» **Tarea asignada A**
Cita del pasaje sobre los derechos y el bien el tramo que va de "Sin embargo, no" a "mayores derechos concibe.", ambos incluidos.
» **Tarea asignada B**
Por favor, escribe la continuación del pasaje sobre los derechos y el bien a partir de su última oración.

» **Pasaje mostrado**
-*-*-
Sin embargo, no es tan fácil ordenar la vida en sociedad a partir de los derechos del individuo cuando se sospecha que toda noción de bien obstaculiza los derechos individuales. La política contemporánea ha separado a la justicia, comprendida en su raíz etimológica (ius) “derecho” de la cuestión del bien del otro. Para muchas personas, hoy el bien se concibe como una noción ciega: “Cada quien tiene derecho a buscar su propio bien”. Por lo tanto, afirmar el Bien (con mayúscula) implica poner en peligro los derechos. Si postulamos una cierta idea de la felicidad, si la proponemos como merecedora de orientar lo individual y lo colectivo, ponemos en peligro y en duda el derecho de cada uno a decidir lo que le conviene, a buscar la felicidad como le plazca. Así, la sociedad más justa se vuelve la que más autoriza, la que mayores derechos concibe.
Lo que se promueve hoy es la llamada ‘diferencia cultural’, el supuesto derecho a la diferencia, el derecho a ser diferente. Se reclama el reconocimiento público de un contenido concreto en nombre de un derecho abstracto. Pero este supuesto “derecho a la diferencia” encubre una total indeterminación respecto de lo humano, su bien y su perfeccionamiento, al impulsar un número ilimitado de derechos.
-*-*-
» **Información proporcionada**
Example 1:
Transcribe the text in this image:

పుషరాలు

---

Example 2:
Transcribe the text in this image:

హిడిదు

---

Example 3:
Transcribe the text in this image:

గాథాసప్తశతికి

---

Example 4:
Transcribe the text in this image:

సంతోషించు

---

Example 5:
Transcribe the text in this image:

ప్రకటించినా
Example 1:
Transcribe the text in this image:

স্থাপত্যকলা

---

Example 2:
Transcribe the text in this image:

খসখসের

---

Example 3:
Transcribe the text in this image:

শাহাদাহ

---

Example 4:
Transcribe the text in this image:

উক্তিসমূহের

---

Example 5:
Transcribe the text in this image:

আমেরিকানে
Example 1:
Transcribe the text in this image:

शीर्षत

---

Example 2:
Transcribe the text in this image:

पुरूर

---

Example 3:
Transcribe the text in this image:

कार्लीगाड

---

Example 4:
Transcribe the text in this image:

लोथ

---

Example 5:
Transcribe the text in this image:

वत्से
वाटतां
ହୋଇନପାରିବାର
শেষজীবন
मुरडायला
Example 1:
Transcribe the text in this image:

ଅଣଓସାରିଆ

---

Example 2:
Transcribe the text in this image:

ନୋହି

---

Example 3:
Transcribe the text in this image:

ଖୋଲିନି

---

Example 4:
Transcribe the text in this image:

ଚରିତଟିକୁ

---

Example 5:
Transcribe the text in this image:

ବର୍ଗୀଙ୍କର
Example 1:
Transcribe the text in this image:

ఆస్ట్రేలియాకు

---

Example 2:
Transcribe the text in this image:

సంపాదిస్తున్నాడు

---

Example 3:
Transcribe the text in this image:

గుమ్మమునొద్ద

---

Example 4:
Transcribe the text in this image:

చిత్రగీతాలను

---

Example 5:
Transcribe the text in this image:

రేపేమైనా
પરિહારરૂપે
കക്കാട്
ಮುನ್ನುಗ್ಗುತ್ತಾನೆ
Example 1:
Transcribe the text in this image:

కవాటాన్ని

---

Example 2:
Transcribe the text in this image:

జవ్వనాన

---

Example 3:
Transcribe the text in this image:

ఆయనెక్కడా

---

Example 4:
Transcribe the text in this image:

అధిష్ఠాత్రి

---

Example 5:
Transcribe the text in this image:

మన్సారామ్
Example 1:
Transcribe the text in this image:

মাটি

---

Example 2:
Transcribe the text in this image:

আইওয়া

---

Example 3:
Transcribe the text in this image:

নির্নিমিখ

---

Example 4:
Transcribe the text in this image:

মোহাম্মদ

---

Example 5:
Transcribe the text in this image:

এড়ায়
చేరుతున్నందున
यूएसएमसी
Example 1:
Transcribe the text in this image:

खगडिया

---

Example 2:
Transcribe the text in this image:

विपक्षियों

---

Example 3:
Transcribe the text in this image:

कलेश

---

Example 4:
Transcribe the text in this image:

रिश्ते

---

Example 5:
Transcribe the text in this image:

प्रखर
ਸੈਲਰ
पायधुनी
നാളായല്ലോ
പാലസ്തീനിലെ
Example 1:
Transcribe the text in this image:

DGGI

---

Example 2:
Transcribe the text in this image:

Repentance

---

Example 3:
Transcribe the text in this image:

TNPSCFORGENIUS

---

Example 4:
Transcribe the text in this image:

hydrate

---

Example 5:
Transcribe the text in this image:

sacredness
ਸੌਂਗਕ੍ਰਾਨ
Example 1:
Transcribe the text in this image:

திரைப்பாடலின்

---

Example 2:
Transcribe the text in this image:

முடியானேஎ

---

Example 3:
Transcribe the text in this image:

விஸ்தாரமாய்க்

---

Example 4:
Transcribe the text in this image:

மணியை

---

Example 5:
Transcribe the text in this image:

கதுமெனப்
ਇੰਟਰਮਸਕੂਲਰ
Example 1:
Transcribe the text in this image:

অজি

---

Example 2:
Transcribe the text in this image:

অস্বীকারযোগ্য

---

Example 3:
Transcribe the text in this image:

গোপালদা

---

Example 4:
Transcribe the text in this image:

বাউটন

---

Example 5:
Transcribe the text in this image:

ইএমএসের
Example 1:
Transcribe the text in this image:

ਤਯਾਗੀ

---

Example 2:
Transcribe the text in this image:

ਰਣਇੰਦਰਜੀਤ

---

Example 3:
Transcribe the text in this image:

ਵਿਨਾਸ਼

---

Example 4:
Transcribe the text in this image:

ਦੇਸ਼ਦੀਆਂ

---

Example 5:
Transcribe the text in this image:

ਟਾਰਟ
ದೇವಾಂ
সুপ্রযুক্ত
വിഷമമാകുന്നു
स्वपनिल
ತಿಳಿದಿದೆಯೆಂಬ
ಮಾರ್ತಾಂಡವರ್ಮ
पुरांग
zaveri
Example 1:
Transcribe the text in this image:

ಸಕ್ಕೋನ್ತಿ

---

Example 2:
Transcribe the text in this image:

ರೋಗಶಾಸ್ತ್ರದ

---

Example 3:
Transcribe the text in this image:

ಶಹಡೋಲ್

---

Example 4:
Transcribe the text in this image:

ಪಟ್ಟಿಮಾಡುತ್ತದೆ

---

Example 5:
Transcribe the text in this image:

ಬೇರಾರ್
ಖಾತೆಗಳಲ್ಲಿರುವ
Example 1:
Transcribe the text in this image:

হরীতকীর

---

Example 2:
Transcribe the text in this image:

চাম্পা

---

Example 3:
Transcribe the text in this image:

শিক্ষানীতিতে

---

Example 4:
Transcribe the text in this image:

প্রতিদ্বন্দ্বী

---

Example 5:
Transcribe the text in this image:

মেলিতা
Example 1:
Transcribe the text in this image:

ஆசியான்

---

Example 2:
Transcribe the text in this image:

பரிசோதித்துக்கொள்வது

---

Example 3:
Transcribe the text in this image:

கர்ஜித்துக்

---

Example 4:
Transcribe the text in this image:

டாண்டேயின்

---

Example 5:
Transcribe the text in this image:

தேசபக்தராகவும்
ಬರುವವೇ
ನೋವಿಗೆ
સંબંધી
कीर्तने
-*-*-
» **Respuesta A**
Sin embargo, no es tan fácil ordenar la vida en sociedad a partir de los derechos del individuo cuando se sospecha que toda noción de bien obstaculiza los derechos individuales. La política contemporánea ha separado a la justicia, comprendida en su raíz etimológica (ius) “derecho” de la cuestión del bien del otro. Para muchas personas, hoy el bien se concibe como una noción ciega: “Cada quien tiene derecho a buscar su propio bien”. Por lo tanto, afirmar el Bien (con mayúscula) implica poner en peligro los derechos. Si postulamos una cierta idea de la felicidad, si la proponemos como merecedora de orientar lo individual y lo colectivo, ponemos en peligro y en duda el derecho de cada uno a decidir lo que le conviene, a buscar la felicidad como le plazca. Así, la sociedad más justa se vuelve la que más autoriza, la que mayores derechos concibe.

» **Respuesta B**
Bajo este marco de los derechos (ilimitados), cuesta cada vez más trabajo pensar en lo común, pensar en el bien, y sobre todo, pensar en el bien común. A partir de la modernidad se da por sentado que no nos podemos poner de acuerdo sobre los bienes humanos y precisamente por este desacuerdo se quiso organizar la vida común sobre la base de derechos y no sobre la base de bienes o fines.

La contradicción de “todas las culturas son iguales”
Otra problemática que suscita la exaltación dogmática de los derechos del hombre tiene que ver con la comprensión de la cultura y las distintas culturas.
Cuando miramos otras culturas, culturas exóticas, consideramos que tenemos el deber de no juzgarlas, nos jactamos de ser de mente abierta y les buscamos un sentido aceptable porque ¿acaso no cada cultura es un todo congruente y coherente con su propia lógica? Pero, cuando se trata del entorno en el que vivimos, nos gana un afán por modificar nuestros ordenamientos sociales y morales. En “otros lugares” nos apena querer cambiar cualquier cosa de “sus costumbres”, pero en nuestra sociedad vemos mal el querer conservar ciertas costumbres. Pierre Manent afirma:
“En “otra parte” suspendemos el juicio, porque debemos por encima de todo cuidarnos de hacer una apreciación [de sus] … costumbres “exóticas” que sugiera o implique que nuestra forma de vida podría ser superior; [y] “aquí” tenemos todo el tiempo la urgencia de juzgar para reformar y sería inadmisible dejar las cosas en el estado en el que están, porque nada es más apremiante ni más justo … que reconocer, declarar y hacer valer nuestros derechos, todos nuestros derechos, los derechos humanos.”
P. Manent, La ley natural y los derechos humanos, p. 9.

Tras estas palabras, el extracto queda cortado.